• **Instruction**
Return every one of the lines below word for word, with no changes.

Entries drawn from a collection:
-*-*-
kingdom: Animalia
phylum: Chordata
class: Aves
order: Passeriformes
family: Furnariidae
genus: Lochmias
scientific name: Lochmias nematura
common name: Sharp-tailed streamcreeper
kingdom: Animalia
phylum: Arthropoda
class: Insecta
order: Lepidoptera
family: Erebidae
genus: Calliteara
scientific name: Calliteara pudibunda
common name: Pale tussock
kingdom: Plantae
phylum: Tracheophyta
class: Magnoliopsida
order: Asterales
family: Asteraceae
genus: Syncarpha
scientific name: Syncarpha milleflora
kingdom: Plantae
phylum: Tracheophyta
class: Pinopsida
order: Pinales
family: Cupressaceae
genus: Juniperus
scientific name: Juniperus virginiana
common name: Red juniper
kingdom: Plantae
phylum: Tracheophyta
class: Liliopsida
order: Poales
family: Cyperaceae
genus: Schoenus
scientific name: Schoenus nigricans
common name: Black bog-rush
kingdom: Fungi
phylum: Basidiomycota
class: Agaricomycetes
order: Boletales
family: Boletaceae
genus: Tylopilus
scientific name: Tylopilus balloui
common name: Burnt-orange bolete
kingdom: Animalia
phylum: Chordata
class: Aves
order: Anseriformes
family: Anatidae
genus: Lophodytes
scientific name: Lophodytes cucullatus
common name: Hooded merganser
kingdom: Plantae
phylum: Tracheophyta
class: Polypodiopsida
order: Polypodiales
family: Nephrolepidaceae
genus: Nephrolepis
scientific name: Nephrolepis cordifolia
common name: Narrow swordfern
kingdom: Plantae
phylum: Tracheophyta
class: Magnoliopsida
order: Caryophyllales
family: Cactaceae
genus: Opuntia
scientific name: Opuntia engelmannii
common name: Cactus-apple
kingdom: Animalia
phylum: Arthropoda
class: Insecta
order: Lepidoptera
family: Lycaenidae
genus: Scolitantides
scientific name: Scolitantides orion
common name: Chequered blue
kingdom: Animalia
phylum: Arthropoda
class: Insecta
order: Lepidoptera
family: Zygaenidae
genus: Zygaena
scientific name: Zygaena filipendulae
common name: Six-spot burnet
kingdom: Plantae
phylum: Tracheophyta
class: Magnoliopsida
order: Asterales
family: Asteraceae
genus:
-*-*-
• **Exercise solution**
kingdom: Animalia
phylum: Chordata
class: Aves
order: Passeriformes
family: Furnariidae
genus: Lochmias
scientific name: Lochmias nematura
common name: Sharp-tailed streamcreeper
kingdom: Animalia
phylum: Arthropoda
class: Insecta
order: Lepidoptera
family: Erebidae
genus: Calliteara
scientific name: Calliteara pudibunda
common name: Pale tussock
kingdom: Plantae
phylum: Tracheophyta
class: Magnoliopsida
order: Asterales
family: Asteraceae
genus: Syncarpha
scientific name: Syncarpha milleflora
kingdom: Plantae
phylum: Tracheophyta
class: Pinopsida
order: Pinales
family: Cupressaceae
genus: Juniperus
scientific name: Juniperus virginiana
common name: Red juniper
kingdom: Plantae
phylum: Tracheophyta
class: Liliopsida
order: Poales
family: Cyperaceae
genus: Schoenus
scientific name: Schoenus nigricans
common name: Black bog-rush
kingdom: Fungi
phylum: Basidiomycota
class: Agaricomycetes
order: Boletales
family: Boletaceae
genus: Tylopilus
scientific name: Tylopilus balloui
common name: Burnt-orange bolete
kingdom: Animalia
phylum: Chordata
class: Aves
order: Anseriformes
family: Anatidae
genus: Lophodytes
scientific name: Lophodytes cucullatus
common name: Hooded merganser
kingdom: Plantae
phylum: Tracheophyta
class: Polypodiopsida
order: Polypodiales
family: Nephrolepidaceae
genus: Nephrolepis
scientific name: Nephrolepis cordifolia
common name: Narrow swordfern
kingdom: Plantae
phylum: Tracheophyta
class: Magnoliopsida
order: Caryophyllales
family: Cactaceae
genus: Opuntia
scientific name: Opuntia engelmannii
common name: Cactus-apple
kingdom: Animalia
phylum: Arthropoda
class: Insecta
order: Lepidoptera
family: Lycaenidae
genus: Scolitantides
scientific name: Scolitantides orion
common name: Chequered blue
kingdom: Animalia
phylum: Arthropoda
class: Insecta
order: Lepidoptera
family: Zygaenidae
genus: Zygaena
scientific name: Zygaena filipendulae
common name: Six-spot burnet
kingdom: Plantae
phylum: Tracheophyta
class: Magnoliopsida
order: Asterales
family: Asteraceae
genus:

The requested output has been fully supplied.